Prompt |
The answer is a number and only a number: how many lines of the data include the string "background"?

Records shown |
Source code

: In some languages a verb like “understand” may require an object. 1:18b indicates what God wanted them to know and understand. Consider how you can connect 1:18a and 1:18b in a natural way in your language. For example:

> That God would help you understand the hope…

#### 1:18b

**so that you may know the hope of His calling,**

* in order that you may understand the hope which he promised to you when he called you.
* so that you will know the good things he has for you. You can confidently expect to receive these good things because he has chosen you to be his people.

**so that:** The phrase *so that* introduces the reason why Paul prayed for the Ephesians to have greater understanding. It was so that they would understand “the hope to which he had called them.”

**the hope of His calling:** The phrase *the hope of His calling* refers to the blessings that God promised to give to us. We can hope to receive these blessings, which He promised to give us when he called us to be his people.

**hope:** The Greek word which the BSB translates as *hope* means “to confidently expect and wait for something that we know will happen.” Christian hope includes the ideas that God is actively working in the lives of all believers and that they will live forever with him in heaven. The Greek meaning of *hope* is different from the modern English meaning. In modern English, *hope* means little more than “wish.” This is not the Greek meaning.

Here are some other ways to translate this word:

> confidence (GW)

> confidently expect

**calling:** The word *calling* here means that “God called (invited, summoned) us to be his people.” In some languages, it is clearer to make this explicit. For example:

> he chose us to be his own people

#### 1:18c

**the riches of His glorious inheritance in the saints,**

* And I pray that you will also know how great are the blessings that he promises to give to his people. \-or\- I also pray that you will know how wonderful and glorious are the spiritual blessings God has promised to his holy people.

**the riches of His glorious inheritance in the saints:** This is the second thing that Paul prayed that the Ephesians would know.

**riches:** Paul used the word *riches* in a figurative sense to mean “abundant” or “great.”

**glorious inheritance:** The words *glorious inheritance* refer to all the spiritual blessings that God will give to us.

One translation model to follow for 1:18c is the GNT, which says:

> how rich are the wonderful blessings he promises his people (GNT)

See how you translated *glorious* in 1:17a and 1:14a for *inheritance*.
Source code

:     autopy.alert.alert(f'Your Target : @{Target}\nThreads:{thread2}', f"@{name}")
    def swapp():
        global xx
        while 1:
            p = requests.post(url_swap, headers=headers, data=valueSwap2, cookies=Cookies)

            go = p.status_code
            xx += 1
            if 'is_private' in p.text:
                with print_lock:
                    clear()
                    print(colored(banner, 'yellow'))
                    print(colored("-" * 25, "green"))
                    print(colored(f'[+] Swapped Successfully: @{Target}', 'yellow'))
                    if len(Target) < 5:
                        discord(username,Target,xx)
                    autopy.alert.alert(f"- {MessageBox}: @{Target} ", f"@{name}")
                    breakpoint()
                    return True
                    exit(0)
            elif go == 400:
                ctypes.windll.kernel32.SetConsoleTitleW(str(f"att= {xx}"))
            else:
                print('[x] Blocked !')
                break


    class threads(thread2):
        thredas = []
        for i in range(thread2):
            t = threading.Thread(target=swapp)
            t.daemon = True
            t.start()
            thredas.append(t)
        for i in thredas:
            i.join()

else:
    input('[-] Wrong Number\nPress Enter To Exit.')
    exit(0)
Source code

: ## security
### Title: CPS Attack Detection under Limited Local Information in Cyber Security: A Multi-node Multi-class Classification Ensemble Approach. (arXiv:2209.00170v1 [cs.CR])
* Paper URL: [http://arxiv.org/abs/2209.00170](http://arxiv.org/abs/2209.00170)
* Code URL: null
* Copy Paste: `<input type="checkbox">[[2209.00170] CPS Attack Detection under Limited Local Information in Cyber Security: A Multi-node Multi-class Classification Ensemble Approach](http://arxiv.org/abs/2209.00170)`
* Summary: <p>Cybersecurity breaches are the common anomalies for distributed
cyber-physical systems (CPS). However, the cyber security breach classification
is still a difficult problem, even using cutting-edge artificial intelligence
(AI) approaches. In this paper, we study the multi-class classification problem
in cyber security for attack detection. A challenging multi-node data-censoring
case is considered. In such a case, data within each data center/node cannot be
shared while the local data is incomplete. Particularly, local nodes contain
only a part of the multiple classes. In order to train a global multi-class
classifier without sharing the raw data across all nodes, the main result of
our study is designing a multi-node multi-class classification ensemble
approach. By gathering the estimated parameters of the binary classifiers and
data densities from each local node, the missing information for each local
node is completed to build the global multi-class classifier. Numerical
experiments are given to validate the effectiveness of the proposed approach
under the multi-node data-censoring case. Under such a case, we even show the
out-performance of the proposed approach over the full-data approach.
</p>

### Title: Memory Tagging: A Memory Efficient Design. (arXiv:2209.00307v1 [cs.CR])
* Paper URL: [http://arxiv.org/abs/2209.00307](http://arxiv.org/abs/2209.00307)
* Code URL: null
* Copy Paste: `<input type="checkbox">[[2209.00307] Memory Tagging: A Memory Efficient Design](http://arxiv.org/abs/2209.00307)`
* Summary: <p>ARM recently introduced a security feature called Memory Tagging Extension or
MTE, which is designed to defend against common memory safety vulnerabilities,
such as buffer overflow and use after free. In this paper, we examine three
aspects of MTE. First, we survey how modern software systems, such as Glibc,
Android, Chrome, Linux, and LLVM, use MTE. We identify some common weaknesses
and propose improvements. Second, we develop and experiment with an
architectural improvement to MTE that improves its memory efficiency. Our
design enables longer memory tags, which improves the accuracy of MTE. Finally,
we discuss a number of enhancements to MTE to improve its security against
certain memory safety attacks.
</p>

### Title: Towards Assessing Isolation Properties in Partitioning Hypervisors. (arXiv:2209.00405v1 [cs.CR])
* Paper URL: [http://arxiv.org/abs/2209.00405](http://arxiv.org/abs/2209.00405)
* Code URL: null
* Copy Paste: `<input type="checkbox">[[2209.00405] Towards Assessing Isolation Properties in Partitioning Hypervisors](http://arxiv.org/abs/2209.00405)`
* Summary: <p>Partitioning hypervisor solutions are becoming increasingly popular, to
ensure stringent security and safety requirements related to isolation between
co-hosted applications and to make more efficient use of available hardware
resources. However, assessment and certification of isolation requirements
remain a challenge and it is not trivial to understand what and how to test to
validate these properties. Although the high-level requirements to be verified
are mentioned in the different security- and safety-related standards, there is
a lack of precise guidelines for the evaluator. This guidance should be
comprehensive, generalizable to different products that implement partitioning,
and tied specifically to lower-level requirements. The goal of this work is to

...

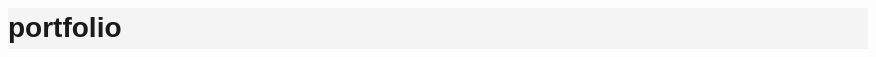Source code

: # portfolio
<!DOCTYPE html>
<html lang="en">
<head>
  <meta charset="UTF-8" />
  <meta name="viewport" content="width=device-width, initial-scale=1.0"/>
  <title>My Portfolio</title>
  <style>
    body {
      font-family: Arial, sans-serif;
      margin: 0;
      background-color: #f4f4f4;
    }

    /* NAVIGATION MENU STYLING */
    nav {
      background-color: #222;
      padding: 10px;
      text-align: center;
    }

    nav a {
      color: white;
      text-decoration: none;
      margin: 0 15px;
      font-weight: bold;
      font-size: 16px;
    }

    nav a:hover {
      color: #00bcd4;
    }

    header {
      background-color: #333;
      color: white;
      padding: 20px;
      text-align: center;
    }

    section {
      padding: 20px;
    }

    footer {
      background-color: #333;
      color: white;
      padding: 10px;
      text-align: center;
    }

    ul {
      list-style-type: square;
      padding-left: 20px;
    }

Task output |
4